## What you have to do
Repeat the data exactly, leaving out any image.

## Supplied material
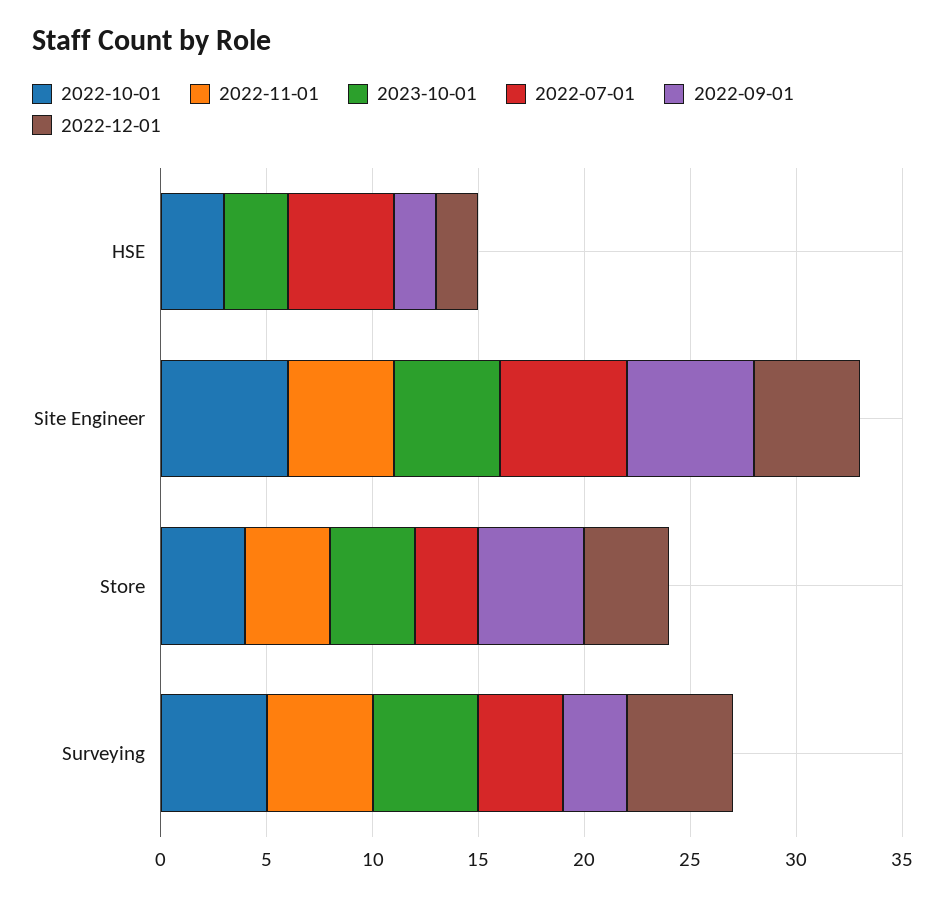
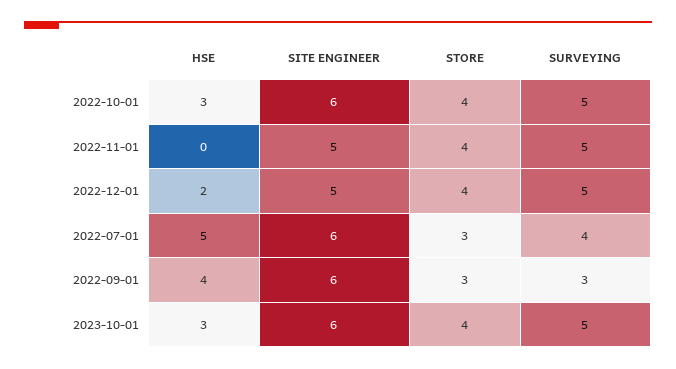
  {
    "2022-10-01": {
      "HSE": 3,
      "Site Engineer": 6,
      "Store": 4,
      "Surveying": 5
    },
    "2022-11-01": {
      "HSE": 0,
      "Site Engineer": 5,
      "Store": 4,
      "Surveying": 5
    },
    "2023-10-01": {
      "HSE": 3,
-     "Site Engineer": 5,
+     "Site Engineer": 6,
      "Store": 4,
      "Surveying": 5
    },
    "2022-07-01": {
      "HSE": 5,
      "Site Engineer": 6,
      "Store": 3,
      "Surveying": 4
    },
    "2022-09-01": {
-     "HSE": 2,
+     "HSE": 4,
      "Site Engineer": 6,
-     "Store": 5,
+     "Store": 3,
      "Surveying": 3
    },
    "2022-12-01": {
      "HSE": 2,
      "Site Engineer": 5,
      "Store": 4,
      "Surveying": 5
    }
  }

## Task answer
  {
    "2022-10-01": {
      "HSE": 3,
      "Site Engineer": 6,
      "Store": 4,
      "Surveying": 5
    },
    "2022-11-01": {
      "HSE": 0,
      "Site Engineer": 5,
      "Store": 4,
      "Surveying": 5
    },
    "2023-10-01": {
      "HSE": 3,
-     "Site Engineer": 5,
+     "Site Engineer": 6,
      "Store": 4,
      "Surveying": 5
    },
    "2022-07-01": {
      "HSE": 5,
      "Site Engineer": 6,
      "Store": 3,
      "Surveying": 4
    },
    "2022-09-01": {
-     "HSE": 2,
+     "HSE": 4,
      "Site Engineer": 6,
-     "Store": 5,
+     "Store": 3,
      "Surveying": 3
    },
    "2022-12-01": {
      "HSE": 2,
      "Site Engineer": 5,
      "Store": 4,
      "Surveying": 5
    }
  }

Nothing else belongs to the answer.